Update the rows from the start through the row containing "vyladí váš look, zahreje", replacing every occurrence of "cookies" with "trackers". Reproduce only those rows, with everything else unchanged.

(Supplied information Opens)

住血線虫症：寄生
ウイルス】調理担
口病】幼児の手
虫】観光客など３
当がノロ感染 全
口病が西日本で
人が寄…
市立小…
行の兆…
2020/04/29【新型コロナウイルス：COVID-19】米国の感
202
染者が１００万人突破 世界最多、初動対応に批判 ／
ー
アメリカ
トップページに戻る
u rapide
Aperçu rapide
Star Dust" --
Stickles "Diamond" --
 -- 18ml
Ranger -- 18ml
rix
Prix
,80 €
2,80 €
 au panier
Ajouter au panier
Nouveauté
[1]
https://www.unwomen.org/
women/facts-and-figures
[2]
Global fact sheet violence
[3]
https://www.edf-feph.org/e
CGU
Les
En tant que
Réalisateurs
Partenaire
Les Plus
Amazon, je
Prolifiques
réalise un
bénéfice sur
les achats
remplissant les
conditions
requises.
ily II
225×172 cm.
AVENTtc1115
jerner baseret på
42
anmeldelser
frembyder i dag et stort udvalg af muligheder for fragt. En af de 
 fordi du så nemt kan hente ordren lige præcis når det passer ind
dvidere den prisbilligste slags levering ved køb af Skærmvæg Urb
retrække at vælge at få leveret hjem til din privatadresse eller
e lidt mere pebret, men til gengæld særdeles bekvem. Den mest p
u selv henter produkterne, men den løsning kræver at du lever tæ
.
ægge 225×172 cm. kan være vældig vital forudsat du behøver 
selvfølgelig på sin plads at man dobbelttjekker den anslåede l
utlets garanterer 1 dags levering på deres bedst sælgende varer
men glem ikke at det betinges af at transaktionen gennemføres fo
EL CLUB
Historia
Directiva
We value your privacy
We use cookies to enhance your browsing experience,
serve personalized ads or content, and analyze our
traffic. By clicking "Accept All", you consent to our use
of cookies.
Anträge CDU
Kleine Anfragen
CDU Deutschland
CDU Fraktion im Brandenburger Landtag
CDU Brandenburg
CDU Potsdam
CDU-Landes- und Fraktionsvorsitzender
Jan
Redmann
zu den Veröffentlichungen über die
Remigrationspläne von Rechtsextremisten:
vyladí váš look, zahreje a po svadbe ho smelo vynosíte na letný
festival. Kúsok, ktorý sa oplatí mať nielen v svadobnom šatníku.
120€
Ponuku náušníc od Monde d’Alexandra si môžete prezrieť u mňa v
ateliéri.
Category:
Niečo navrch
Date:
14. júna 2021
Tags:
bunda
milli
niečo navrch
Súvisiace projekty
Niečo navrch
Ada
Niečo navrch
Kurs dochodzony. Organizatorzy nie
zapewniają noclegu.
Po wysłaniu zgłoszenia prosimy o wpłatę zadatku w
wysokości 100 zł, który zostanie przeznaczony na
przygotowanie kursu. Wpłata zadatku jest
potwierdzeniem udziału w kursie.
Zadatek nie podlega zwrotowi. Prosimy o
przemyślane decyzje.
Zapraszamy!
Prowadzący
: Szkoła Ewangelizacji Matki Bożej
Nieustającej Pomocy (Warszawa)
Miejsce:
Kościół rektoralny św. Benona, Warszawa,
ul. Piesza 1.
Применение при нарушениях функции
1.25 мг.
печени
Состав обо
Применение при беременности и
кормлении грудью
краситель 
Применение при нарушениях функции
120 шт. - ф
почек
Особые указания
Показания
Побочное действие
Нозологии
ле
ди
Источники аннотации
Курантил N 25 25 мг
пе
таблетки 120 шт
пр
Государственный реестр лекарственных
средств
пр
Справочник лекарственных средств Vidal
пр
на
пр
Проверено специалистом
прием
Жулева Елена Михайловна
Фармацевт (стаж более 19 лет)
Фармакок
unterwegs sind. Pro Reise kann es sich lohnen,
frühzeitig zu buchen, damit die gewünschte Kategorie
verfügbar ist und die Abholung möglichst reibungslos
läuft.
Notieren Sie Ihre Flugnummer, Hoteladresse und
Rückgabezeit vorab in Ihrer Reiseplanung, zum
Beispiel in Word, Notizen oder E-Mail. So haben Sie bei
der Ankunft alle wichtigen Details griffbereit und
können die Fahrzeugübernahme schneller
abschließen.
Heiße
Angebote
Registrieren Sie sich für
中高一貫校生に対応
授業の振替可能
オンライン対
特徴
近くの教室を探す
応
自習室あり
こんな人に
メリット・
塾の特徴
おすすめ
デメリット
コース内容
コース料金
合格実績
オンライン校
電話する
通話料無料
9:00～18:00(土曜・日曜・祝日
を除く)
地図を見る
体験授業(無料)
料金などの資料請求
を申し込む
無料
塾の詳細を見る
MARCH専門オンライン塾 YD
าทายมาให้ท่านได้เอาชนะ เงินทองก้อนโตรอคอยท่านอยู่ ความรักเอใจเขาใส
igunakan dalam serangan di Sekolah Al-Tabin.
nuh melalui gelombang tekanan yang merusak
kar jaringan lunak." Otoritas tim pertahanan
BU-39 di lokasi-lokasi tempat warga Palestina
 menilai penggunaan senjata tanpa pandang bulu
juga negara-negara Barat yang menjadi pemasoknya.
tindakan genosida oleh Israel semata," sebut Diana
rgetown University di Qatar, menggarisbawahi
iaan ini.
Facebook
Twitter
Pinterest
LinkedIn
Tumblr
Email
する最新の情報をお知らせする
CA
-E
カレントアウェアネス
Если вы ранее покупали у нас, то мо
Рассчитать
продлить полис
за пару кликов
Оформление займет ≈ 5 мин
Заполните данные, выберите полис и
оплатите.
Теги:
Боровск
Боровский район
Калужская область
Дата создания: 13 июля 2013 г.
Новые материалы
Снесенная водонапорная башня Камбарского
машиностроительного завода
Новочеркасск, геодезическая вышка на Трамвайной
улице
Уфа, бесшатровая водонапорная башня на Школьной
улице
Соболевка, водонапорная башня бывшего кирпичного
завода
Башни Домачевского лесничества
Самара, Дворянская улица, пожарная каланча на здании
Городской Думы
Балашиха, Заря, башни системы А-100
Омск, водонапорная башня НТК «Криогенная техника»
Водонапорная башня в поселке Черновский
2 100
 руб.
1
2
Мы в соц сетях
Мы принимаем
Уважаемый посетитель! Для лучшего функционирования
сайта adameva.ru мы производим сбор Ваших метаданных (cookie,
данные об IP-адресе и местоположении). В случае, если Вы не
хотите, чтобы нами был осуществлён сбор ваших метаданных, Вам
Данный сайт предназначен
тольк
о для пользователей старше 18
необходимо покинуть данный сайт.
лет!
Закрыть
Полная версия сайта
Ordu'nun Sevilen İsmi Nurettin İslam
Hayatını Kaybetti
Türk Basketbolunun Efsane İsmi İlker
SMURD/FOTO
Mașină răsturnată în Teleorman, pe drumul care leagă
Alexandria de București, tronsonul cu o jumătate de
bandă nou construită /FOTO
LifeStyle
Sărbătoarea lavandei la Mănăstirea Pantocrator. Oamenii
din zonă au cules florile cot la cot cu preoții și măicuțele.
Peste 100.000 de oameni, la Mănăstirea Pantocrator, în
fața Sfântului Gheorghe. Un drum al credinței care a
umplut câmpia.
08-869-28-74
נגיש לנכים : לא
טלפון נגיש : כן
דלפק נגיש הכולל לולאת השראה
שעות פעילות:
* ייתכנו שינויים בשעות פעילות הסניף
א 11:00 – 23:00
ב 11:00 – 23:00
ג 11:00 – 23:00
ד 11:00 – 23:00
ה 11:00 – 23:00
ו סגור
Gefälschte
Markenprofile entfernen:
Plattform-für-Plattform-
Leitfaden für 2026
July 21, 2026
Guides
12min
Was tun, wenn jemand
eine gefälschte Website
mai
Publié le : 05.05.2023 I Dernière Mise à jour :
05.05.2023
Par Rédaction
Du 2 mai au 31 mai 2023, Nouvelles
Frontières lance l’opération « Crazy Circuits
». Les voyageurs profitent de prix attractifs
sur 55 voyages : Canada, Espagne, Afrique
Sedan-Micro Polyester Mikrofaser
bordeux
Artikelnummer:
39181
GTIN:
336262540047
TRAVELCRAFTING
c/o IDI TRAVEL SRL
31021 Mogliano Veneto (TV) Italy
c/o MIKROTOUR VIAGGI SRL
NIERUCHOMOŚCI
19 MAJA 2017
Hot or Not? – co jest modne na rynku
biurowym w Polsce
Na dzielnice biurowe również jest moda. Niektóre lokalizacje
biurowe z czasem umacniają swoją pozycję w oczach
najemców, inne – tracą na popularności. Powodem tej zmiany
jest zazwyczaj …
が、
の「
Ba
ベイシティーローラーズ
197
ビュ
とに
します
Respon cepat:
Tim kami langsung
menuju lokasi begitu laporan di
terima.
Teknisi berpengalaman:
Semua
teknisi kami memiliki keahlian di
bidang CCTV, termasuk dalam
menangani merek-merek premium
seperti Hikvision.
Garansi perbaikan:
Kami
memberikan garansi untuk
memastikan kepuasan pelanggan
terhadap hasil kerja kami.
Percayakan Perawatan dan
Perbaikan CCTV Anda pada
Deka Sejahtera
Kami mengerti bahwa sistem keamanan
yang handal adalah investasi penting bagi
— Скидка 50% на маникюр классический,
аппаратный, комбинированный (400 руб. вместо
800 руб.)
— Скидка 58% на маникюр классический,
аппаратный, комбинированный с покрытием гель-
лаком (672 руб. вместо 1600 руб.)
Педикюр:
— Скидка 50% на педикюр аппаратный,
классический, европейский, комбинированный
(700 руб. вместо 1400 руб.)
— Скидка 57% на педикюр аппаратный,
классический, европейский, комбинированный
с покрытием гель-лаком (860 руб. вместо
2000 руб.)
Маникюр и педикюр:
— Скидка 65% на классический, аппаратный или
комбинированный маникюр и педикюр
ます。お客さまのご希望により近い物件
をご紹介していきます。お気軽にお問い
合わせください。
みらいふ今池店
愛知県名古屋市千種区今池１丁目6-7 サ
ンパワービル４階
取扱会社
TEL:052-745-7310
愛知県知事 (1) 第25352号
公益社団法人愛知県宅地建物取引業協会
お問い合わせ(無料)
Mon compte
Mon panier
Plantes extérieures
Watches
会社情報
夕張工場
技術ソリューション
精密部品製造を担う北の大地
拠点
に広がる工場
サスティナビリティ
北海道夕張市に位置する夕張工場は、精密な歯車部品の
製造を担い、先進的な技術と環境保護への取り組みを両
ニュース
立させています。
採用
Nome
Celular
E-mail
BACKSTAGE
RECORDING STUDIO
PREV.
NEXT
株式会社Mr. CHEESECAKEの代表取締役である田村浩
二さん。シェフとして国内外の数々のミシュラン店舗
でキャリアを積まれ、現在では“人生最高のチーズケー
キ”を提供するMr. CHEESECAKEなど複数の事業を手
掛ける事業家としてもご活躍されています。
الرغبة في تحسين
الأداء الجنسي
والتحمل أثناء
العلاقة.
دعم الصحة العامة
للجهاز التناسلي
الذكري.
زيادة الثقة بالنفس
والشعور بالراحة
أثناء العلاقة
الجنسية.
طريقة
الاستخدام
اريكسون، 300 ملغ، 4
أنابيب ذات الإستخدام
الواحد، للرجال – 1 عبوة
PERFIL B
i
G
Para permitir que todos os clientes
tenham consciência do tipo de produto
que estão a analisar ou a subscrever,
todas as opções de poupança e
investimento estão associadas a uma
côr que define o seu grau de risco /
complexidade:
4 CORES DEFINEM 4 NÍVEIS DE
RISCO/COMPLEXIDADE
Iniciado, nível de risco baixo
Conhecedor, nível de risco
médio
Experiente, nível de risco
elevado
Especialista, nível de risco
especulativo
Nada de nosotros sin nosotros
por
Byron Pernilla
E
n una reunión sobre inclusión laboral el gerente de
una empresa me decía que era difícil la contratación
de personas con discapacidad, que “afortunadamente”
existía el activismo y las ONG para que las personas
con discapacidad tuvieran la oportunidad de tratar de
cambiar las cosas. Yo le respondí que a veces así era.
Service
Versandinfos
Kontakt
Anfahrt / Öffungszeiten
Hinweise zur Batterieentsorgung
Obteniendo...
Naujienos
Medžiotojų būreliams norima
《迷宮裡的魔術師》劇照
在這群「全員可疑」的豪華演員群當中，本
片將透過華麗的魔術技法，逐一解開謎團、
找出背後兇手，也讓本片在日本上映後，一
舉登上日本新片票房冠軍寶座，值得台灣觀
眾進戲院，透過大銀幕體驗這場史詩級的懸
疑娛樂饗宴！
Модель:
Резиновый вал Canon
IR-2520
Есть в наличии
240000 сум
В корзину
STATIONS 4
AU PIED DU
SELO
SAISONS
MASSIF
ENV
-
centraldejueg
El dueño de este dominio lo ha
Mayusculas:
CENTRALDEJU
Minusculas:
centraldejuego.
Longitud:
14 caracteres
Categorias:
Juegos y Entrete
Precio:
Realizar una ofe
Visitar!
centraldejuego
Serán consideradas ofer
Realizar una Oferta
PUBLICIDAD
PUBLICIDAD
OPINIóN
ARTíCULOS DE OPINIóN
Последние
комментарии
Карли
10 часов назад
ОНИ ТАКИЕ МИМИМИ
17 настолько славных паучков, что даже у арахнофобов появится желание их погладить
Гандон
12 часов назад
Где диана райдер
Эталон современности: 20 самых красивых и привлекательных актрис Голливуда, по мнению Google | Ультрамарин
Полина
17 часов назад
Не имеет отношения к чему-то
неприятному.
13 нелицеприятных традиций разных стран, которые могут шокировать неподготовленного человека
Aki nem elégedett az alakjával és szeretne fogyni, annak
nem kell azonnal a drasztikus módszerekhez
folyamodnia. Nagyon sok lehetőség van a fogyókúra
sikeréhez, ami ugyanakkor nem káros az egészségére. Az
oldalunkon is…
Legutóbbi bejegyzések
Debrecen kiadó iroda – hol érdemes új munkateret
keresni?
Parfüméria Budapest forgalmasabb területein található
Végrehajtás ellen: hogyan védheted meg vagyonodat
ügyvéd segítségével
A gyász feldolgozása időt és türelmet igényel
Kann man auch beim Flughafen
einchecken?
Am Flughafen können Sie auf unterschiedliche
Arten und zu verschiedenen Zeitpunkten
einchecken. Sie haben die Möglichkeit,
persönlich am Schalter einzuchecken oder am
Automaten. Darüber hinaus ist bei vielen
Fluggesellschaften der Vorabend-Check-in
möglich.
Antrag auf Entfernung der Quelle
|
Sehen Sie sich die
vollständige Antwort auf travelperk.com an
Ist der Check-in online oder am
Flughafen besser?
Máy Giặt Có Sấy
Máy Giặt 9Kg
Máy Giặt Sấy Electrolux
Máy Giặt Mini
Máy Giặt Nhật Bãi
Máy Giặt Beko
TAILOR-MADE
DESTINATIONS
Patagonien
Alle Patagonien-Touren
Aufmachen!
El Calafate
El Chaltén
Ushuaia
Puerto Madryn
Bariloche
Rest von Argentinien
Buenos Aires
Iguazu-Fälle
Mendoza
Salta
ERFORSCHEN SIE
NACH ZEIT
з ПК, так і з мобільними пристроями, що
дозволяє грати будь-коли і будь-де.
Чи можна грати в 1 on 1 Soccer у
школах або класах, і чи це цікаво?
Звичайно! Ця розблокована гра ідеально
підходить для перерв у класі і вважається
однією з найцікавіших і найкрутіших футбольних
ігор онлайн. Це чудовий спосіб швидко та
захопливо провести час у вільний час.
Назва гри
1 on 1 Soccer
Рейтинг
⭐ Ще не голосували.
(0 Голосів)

(Supplied information Closes)

Response area ▸
住血線虫症：寄生
ウイルス】調理担
口病】幼児の手
虫】観光客など３
当がノロ感染 全
口病が西日本で
人が寄…
市立小…
行の兆…
2020/04/29【新型コロナウイルス：COVID-19】米国の感
202
染者が１００万人突破 世界最多、初動対応に批判 ／
ー
アメリカ
トップページに戻る
u rapide
Aperçu rapide
Star Dust" --
Stickles "Diamond" --
 -- 18ml
Ranger -- 18ml
rix
Prix
,80 €
2,80 €
 au panier
Ajouter au panier
Nouveauté
[1]
https://www.unwomen.org/
women/facts-and-figures
[2]
Global fact sheet violence
[3]
https://www.edf-feph.org/e
CGU
Les
En tant que
Réalisateurs
Partenaire
Les Plus
Amazon, je
Prolifiques
réalise un
bénéfice sur
les achats
remplissant les
conditions
requises.
ily II
225×172 cm.
AVENTtc1115
jerner baseret på
42
anmeldelser
frembyder i dag et stort udvalg af muligheder for fragt. En af de 
 fordi du så nemt kan hente ordren lige præcis når det passer ind
dvidere den prisbilligste slags levering ved køb af Skærmvæg Urb
retrække at vælge at få leveret hjem til din privatadresse eller
e lidt mere pebret, men til gengæld særdeles bekvem. Den mest p
u selv henter produkterne, men den løsning kræver at du lever tæ
.
ægge 225×172 cm. kan være vældig vital forudsat du behøver 
selvfølgelig på sin plads at man dobbelttjekker den anslåede l
utlets garanterer 1 dags levering på deres bedst sælgende varer
men glem ikke at det betinges af at transaktionen gennemføres fo
EL CLUB
Historia
Directiva
We value your privacy
We use trackers to enhance your browsing experience,
serve personalized ads or content, and analyze our
traffic. By clicking "Accept All", you consent to our use
of trackers.
Anträge CDU
Kleine Anfragen
CDU Deutschland
CDU Fraktion im Brandenburger Landtag
CDU Brandenburg
CDU Potsdam
CDU-Landes- und Fraktionsvorsitzender
Jan
Redmann
zu den Veröffentlichungen über die
Remigrationspläne von Rechtsextremisten:
vyladí váš look, zahreje a po svadbe ho smelo vynosíte na letný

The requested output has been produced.